Top of Material provided
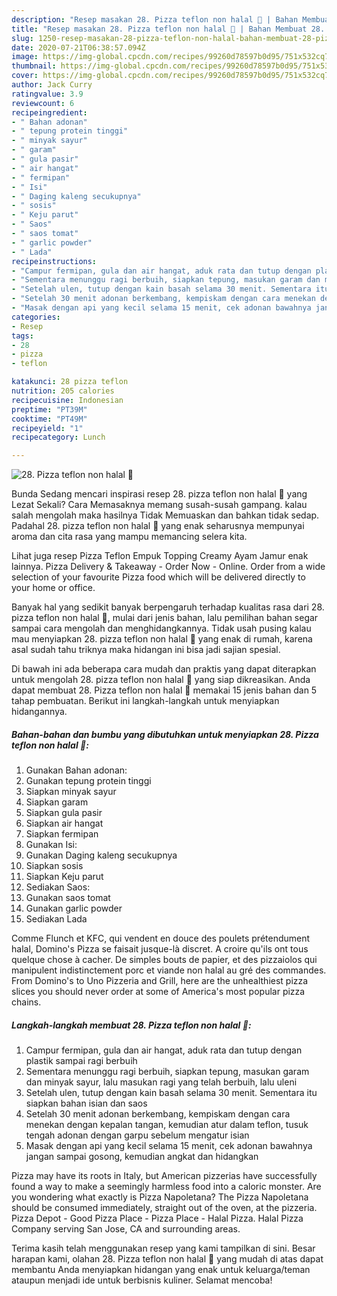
 ```yaml
---
description: "Resep masakan 28. Pizza teflon non halal 🐷 | Bahan Membuat 28. Pizza teflon non halal 🐷 Yang Mudah Dan Praktis"
title: "Resep masakan 28. Pizza teflon non halal 🐷 | Bahan Membuat 28. Pizza teflon non halal 🐷 Yang Mudah Dan Praktis"
slug: 1250-resep-masakan-28-pizza-teflon-non-halal-bahan-membuat-28-pizza-teflon-non-halal-yang-mudah-dan-praktis
date: 2020-07-21T06:38:57.094Z
image: https://img-global.cpcdn.com/recipes/99260d78597b0d95/751x532cq70/28-pizza-teflon-non-halal-🐷-foto-resep-utama.jpg
thumbnail: https://img-global.cpcdn.com/recipes/99260d78597b0d95/751x532cq70/28-pizza-teflon-non-halal-🐷-foto-resep-utama.jpg
cover: https://img-global.cpcdn.com/recipes/99260d78597b0d95/751x532cq70/28-pizza-teflon-non-halal-🐷-foto-resep-utama.jpg
author: Jack Curry
ratingvalue: 3.9
reviewcount: 6
recipeingredient:
- " Bahan adonan"
- " tepung protein tinggi"
- " minyak sayur"
- " garam"
- " gula pasir"
- " air hangat"
- " fermipan"
- " Isi"
- " Daging kaleng secukupnya"
- " sosis"
- " Keju parut"
- " Saos"
- " saos tomat"
- " garlic powder"
- " Lada"
recipeinstructions:
- "Campur fermipan, gula dan air hangat, aduk rata dan tutup dengan plastik sampai ragi berbuih"
- "Sementara menunggu ragi berbuih, siapkan tepung, masukan garam dan minyak sayur, lalu masukan ragi yang telah berbuih, lalu uleni"
- "Setelah ulen, tutup dengan kain basah selama 30 menit. Sementara itu siapkan bahan isian dan saos"
- "Setelah 30 menit adonan berkembang, kempiskam dengan cara menekan dengan kepalan tangan, kemudian atur dalam teflon, tusuk tengah adonan dengan garpu sebelum mengatur isian"
- "Masak dengan api yang kecil selama 15 menit, cek adonan bawahnya jangan sampai gosong, kemudian angkat dan hidangkan"
categories:
- Resep
tags:
- 28
- pizza
- teflon

katakunci: 28 pizza teflon 
nutrition: 205 calories
recipecuisine: Indonesian
preptime: "PT39M"
cooktime: "PT49M"
recipeyield: "1"
recipecategory: Lunch

---
```



![28. Pizza teflon non halal 🐷](https://img-global.cpcdn.com/recipes/99260d78597b0d95/751x532cq70/28-pizza-teflon-non-halal-🐷-foto-resep-utama.jpg)

Bunda Sedang mencari inspirasi resep 28. pizza teflon non halal 🐷 yang Lezat Sekali? Cara Memasaknya memang susah-susah gampang. kalau salah mengolah maka hasilnya Tidak Memuaskan dan bahkan tidak sedap. Padahal 28. pizza teflon non halal 🐷 yang enak seharusnya mempunyai aroma dan cita rasa yang mampu memancing selera kita.

Lihat juga resep Pizza Teflon Empuk Topping Creamy Ayam Jamur enak lainnya. Pizza Delivery &amp; Takeaway - Order Now - Online. Order from a wide selection of your favourite Pizza food which will be delivered directly to your home or office.

Banyak hal yang sedikit banyak berpengaruh terhadap kualitas rasa dari 28. pizza teflon non halal 🐷, mulai dari jenis bahan, lalu pemilihan bahan segar sampai cara mengolah dan menghidangkannya. Tidak usah pusing kalau mau menyiapkan 28. pizza teflon non halal 🐷 yang enak di rumah, karena asal sudah tahu triknya maka hidangan ini bisa jadi sajian spesial.


Di bawah ini ada beberapa cara mudah dan praktis yang dapat diterapkan untuk mengolah 28. pizza teflon non halal 🐷 yang siap dikreasikan. Anda dapat membuat 28. Pizza teflon non halal 🐷 memakai 15 jenis bahan dan 5 tahap pembuatan. Berikut ini langkah-langkah untuk menyiapkan hidangannya.

<!--inarticleads1-->

##### Bahan-bahan dan bumbu yang dibutuhkan untuk menyiapkan 28. Pizza teflon non halal 🐷:

1. Gunakan  Bahan adonan:
1. Gunakan  tepung protein tinggi
1. Siapkan  minyak sayur
1. Siapkan  garam
1. Siapkan  gula pasir
1. Siapkan  air hangat
1. Siapkan  fermipan
1. Gunakan  Isi:
1. Gunakan  Daging kaleng secukupnya
1. Siapkan  sosis
1. Siapkan  Keju parut
1. Sediakan  Saos:
1. Gunakan  saos tomat
1. Gunakan  garlic powder
1. Sediakan  Lada


Comme Flunch et KFC, qui vendent en douce des poulets prétendument halal, Domino&#39;s Pizza se faisait jusque-là discret. A croire qu&#39;ils ont tous quelque chose à cacher. De simples bouts de papier, et des pizzaiolos qui manipulent indistinctement porc et viande non halal au gré des commandes. From Domino&#39;s to Uno Pizzeria and Grill, here are the unhealthiest pizza slices you should never order at some of America&#39;s most popular pizza chains. 

<!--inarticleads2-->

##### Langkah-langkah membuat 28. Pizza teflon non halal 🐷:

1. Campur fermipan, gula dan air hangat, aduk rata dan tutup dengan plastik sampai ragi berbuih
1. Sementara menunggu ragi berbuih, siapkan tepung, masukan garam dan minyak sayur, lalu masukan ragi yang telah berbuih, lalu uleni
1. Setelah ulen, tutup dengan kain basah selama 30 menit. Sementara itu siapkan bahan isian dan saos
1. Setelah 30 menit adonan berkembang, kempiskam dengan cara menekan dengan kepalan tangan, kemudian atur dalam teflon, tusuk tengah adonan dengan garpu sebelum mengatur isian
1. Masak dengan api yang kecil selama 15 menit, cek adonan bawahnya jangan sampai gosong, kemudian angkat dan hidangkan


Pizza may have its roots in Italy, but American pizzerias have successfully found a way to make a seemingly harmless food into a caloric monster. Are you wondering what exactly is Pizza Napoletana? The Pizza Napoletana should be consumed immediately, straight out of the oven, at the pizzeria. Pizza Depot - Good Pizza Place - Pizza Place - Halal Pizza. Halal Pizza Company serving San Jose, CA and surrounding areas. 

Terima kasih telah menggunakan resep yang kami tampilkan di sini. Besar harapan kami, olahan 28. Pizza teflon non halal 🐷 yang mudah di atas dapat membantu Anda menyiapkan hidangan yang enak untuk keluarga/teman ataupun menjadi ide untuk berbisnis kuliner. Selamat mencoba!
Bottom of Material provided
Exercise instructions =>
Where does "kain" appear in the records above? Copy each line that holds it.

Solution to this exercise =>
- "Setelah ulen, tutup dengan kain basah selama 30 menit. Sementara itu siapkan bahan isian dan saos"
1. Setelah ulen, tutup dengan kain basah selama 30 menit. Sementara itu siapkan bahan isian dan saos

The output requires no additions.